**Work to complete**.
Look through the entries below and report every line that has "JobsRealestate".

**Given data**.
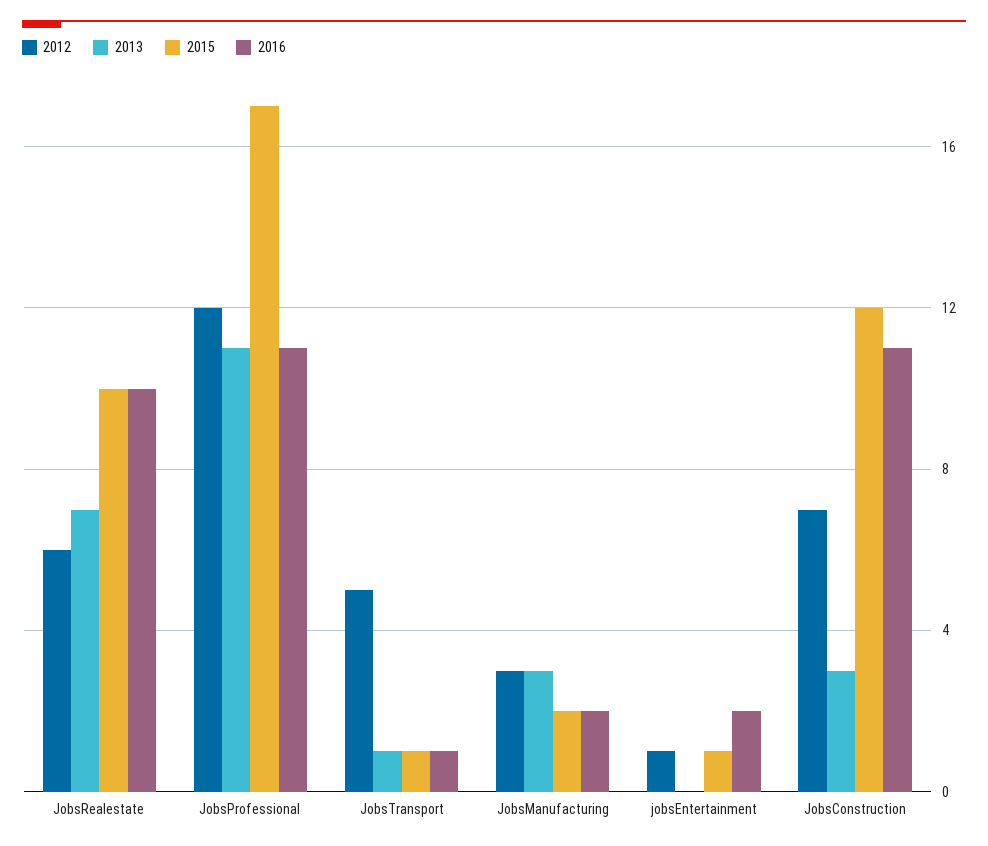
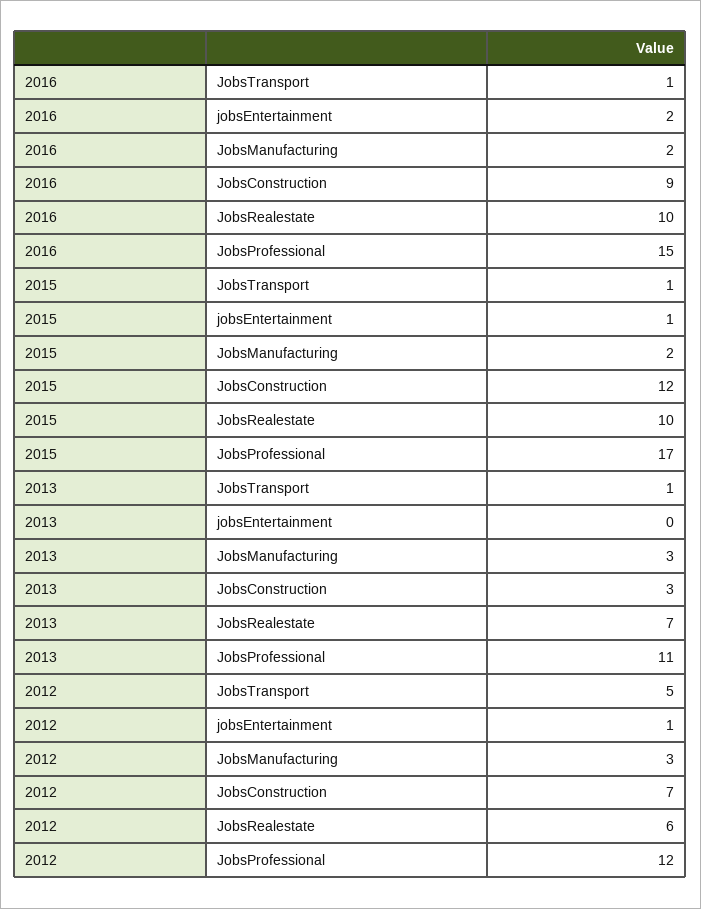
  {
    "2012": {
      "JobsRealestate": 6,
      "JobsProfessional": 12,
      "JobsTransport": 5,
      "JobsManufacturing": 3,
      "jobsEntertainment": 1,
      "JobsConstruction": 7
    },
    "2013": {
      "JobsRealestate": 7,
      "JobsProfessional": 11,
      "JobsTransport": 1,
      "JobsManufacturing": 3,
      "jobsEntertainment": 0,
      "JobsConstruction": 3
    },
    "2015": {
      "JobsRealestate": 10,
      "JobsProfessional": 17,
      "JobsTransport": 1,
      "JobsManufacturing": 2,
      "jobsEntertainment": 1,
      "JobsConstruction": 12
    },
    "2016": {
      "JobsRealestate": 10,
-     "JobsProfessional": 11,
+     "JobsProfessional": 15,
      "JobsTransport": 1,
      "JobsManufacturing": 2,
      "jobsEntertainment": 2,
-     "JobsConstruction": 11
+     "JobsConstruction": 9
    }
  }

**Answer to the exercise**.
      "JobsRealestate": 6,
      "JobsRealestate": 7,
      "JobsRealestate": 10,
      "JobsRealestate": 10,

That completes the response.